Francis is on the minds of everyone we meet — from his friends to people who admired him from afar, to those to whom he had ministered.

A plaque marks the birth home of Pope Francis in Buenos Aires and offers up a prayer for him.
A student walks past a commemorative plaque outside the school where the late Pope Francis studied in Flores, a working-class neighborhood of the capital.

Flowers and messages are left in tribute at his childhood home, a square where he once played kickabout with other kids, and the church where he heard the call from God to join the priesthood. That church, the Basílica de San José de Flores, has an engraving marking the date when Francis received his vocation, while in the confessional — September 21, 1953.

So many candles have been burned to honor Francis that the steps of the Metropolitan Cathedral are covered with wax.

Seven days of official mourning were declared to honor Francis in Argentina, but they won’t all be filled with sadness.

The Mass held at San Lorenzo’s chapel ended more as a pep rally and there will be another crowd for the soccer team’s next match on Saturday, a few hours after Francis is laid to rest in Rome.

The team will wear commemorative jerseys to honor the late pontiff, and there is talk a new stadium will bear the name “Papa Francisco.” In a sign of his humility, Francis once wrote he didn’t much like that idea.

A Swiss Guardsman used to keep Francis updated on match scores and San Lorenzo’s progress by leaving notes on his desk; the Pope has said he had not watched television — barring seismic events like 9/11 — since 1990.
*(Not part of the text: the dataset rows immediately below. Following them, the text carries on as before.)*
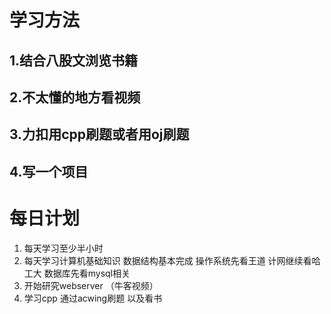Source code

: # 学习方法
## 1.结合八股文浏览书籍
## 2.不太懂的地方看视频
## 3.力扣用cpp刷题或者用oj刷题
## 4.写一个项目
# 每日计划
1. 每天学习至少半小时
2. 每天学习计算机基础知识 数据结构基本完成 操作系统先看王道 计网继续看哈工大 数据库先看mysql相关
3. 开始研究webserver （牛客视频）
4. 学习cpp 通过acwing刷题 以及看书
 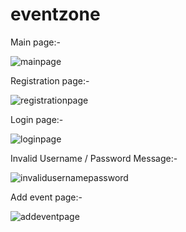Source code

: # eventzone

Main page:-

![mainpage](https://user-images.githubusercontent.com/46812992/145940353-e74d907d-e605-450f-81cf-2956f427f07c.JPG)

Registration page:-

![registrationpage](https://user-images.githubusercontent.com/46812992/145940731-cd33514e-4c53-4450-a25f-607f4ed7f563.JPG)

Login page:-

![loginpage](https://user-images.githubusercontent.com/46812992/145940856-53f33d32-ae51-49bf-9dca-1653946f5f07.JPG)

Invalid Username / Password Message:-

![invalidusernamepassword](https://user-images.githubusercontent.com/46812992/145940960-33cbf451-da20-4e21-86be-c202345f575d.JPG)

Add event page:-

![addeventpage](https://user-images.githubusercontent.com/46812992/145941091-946c1a59-3971-4353-81b4-9593a6073da9.JPG)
Soccer fans, including Ramiro Rodríguez second from left, gather for a Mass in honor of Pope Francis at the spiritual birthplace of their San Lorenzo club.

Francis said his love for sport was not only for the competition — and San Lorenzo is only one of several teams in soccer-mad Buenos Aires, the capital of soccer-mad Argentina, whose men are the current World Cup champions — but for the participation.

He believed sports, especially team games, get young people away from their screens and shuttered virtual lives and teach them to be out in the world.

The club may have lost Regular Member 88235 but Buenos Aires will remember him.

A homemade flag at the cathedral linked Francis and San Lorenzo with a simple phrase that seems to apply to Buenos Aires today: “Mis Dos Amores,” my two loves.

Francis reciprocated that love, writing in his book “Hope:” “My homeland, for which I continue to feel just the same great, profound love. The people for whom I pray every day, who formed me, who trained and then offered me to others. My people.”

In Flores, the working-class neighborhood where Francis lived and worked, a woman left a note outside his childhood home.

It read: “You were one of us — an Argentine — and a gift to the world.”